◆ YOUR INSTRUCTIONS
Only the lines holding the word "Wave" are wanted; copy each of them from the listing.

---------- DATASET EXTRACT ----------

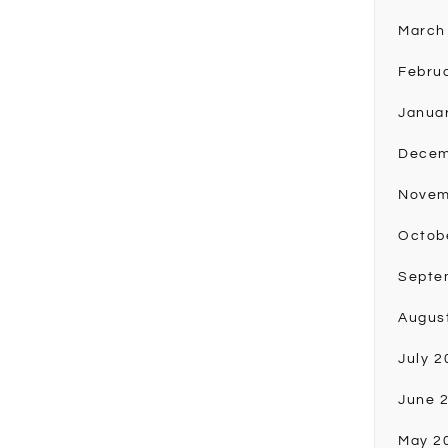
March
Febru
Janua
Decem
Novem
Octob
Septe
Augus
July 2
June 
May 2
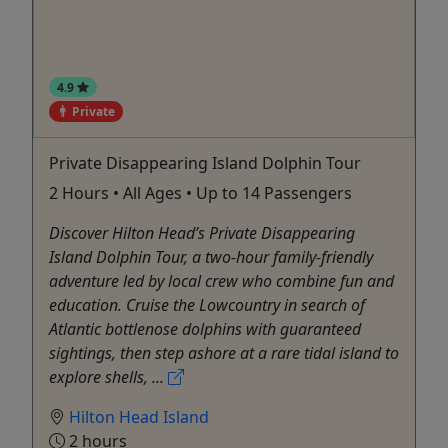
4.9
Private
Private Disappearing Island Dolphin Tour
2 Hours • All Ages • Up to 14 Passengers
Discover Hilton Head’s Private Disappearing
Island Dolphin Tour, a two-hour family-friendly
adventure led by local crew who combine fun and
education. Cruise the Lowcountry in search of
Atlantic bottlenose dolphins with guaranteed
sightings, then step ashore at a rare tidal island to
explore shells, ...
Hilton Head Island
2 hours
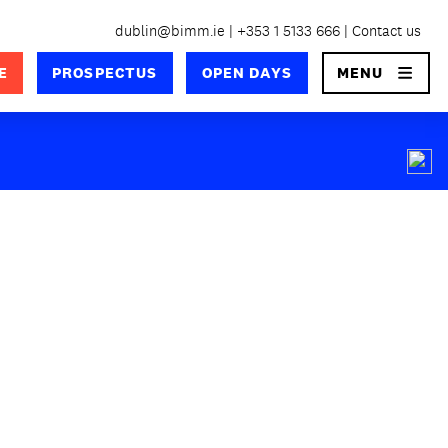
dublin@bimm.ie
+353 1 5133 666
Contact us
×
E
PROSPECTUS
OPEN DAYS
MENU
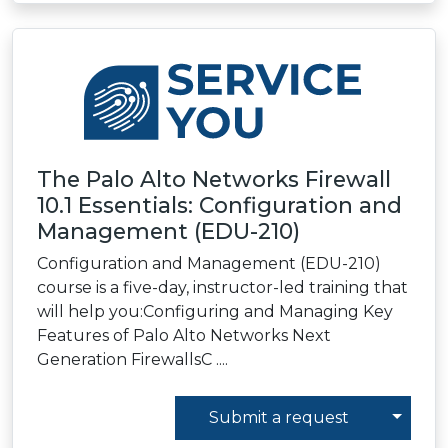
The Palo Alto Networks Firewall
10.1 Essentials: Configuration and
Management (EDU-210)
Configuration and Management (EDU-210)
course is a five-day, instructor-led training that
will help you:Configuring and Managing Key
Features of Palo Alto Networks Next
Generation FirewallsC ....
Toggl
Submit a request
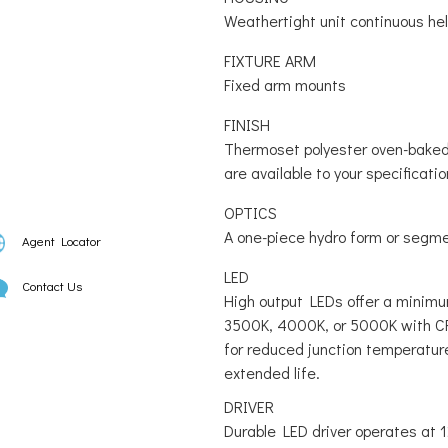
Weathertight unit continuous he
FIXTURE ARM
Fixed arm mounts
FINISH
Thermoset polyester oven-baked 
are available to your specificatio
OPTICS
A one-piece hydro form or segmen
Agent Locator
LED
Contact Us
High output LEDs offer a minimu
3500K, 4000K, or 5000K with CR
for reduced junction temperatur
extended life.
DRIVER
Durable LED driver operates at 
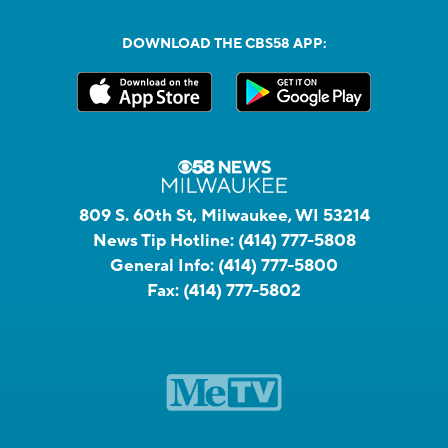
DOWNLOAD THE CBS58 APP:
809 S. 60th St, Milwaukee, WI 53214
News Tip Hotline:
(414) 777-5808
General Info:
(414) 777-5800
Fax:
(414) 777-5802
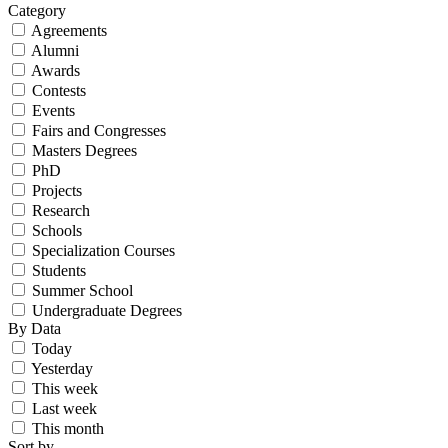
Category
Agreements
Alumni
Awards
Contests
Events
Fairs and Congresses
Masters Degrees
PhD
Projects
Research
Schools
Specialization Courses
Students
Summer School
Undergraduate Degrees
By Data
Today
Yesterday
This week
Last week
This month
Sort by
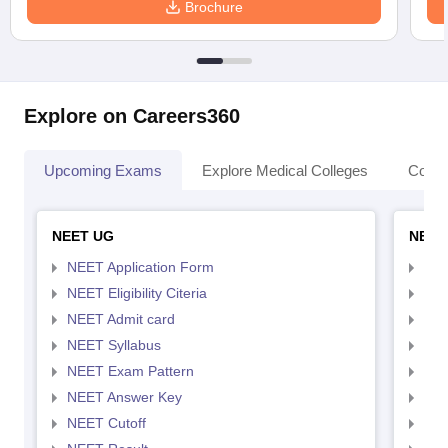
Brochure
Explore on Careers360
Upcoming Exams
Explore Medical Colleges
Colle
NEET UG
NEET
NEET Application Form
NEE
NEET Eligibility Citeria
NEET
NEET Admit card
NEE
NEET Syllabus
NEE
NEET Exam Pattern
NEE
NEET Answer Key
NEE
NEET Cutoff
NEE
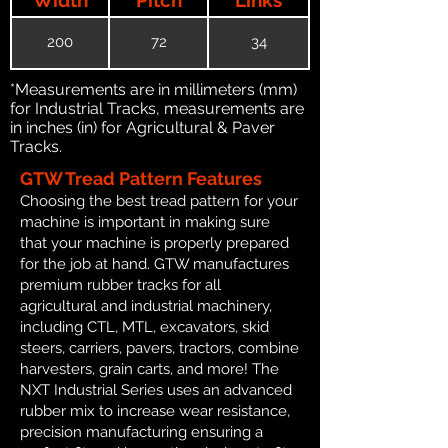
200
72
34
*Measurements are in millimeters (mm)
for Industrial Tracks, measurements are
in inches (in) for Agricultural & Paver
Tracks.
GTW Tread Pattern Features
Choosing the best tread pattern for your
machine is important in making sure
that your machine is properly prepared
for the job at hand. GTW manufactures
premium rubber tracks for all
agricultural and industrial machinery,
including CTL, MTL, excavators, skid
steers, carriers, pavers, tractors, combine
harvesters, grain carts, and more! The
NXT Industrial Series uses an advanced
rubber mix to increase wear resistance,
precision manufacturing ensuring a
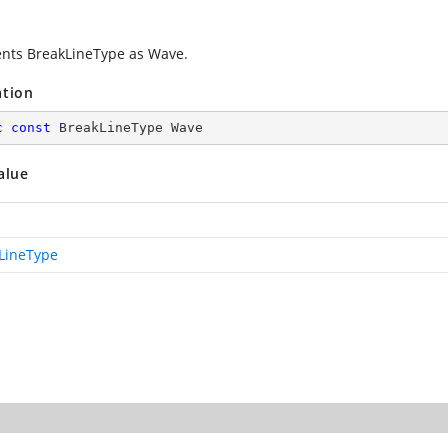
nts BreakLineType as Wave.
ation
c
const
 BreakLineType Wave
alue
LineType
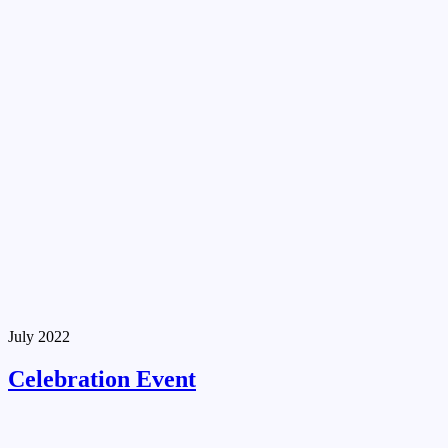
July 2022
Celebration Event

----------

◆ SOLUTION FOR THIS TASK
nts BreakLineType as Wave.
 BreakLineType Wave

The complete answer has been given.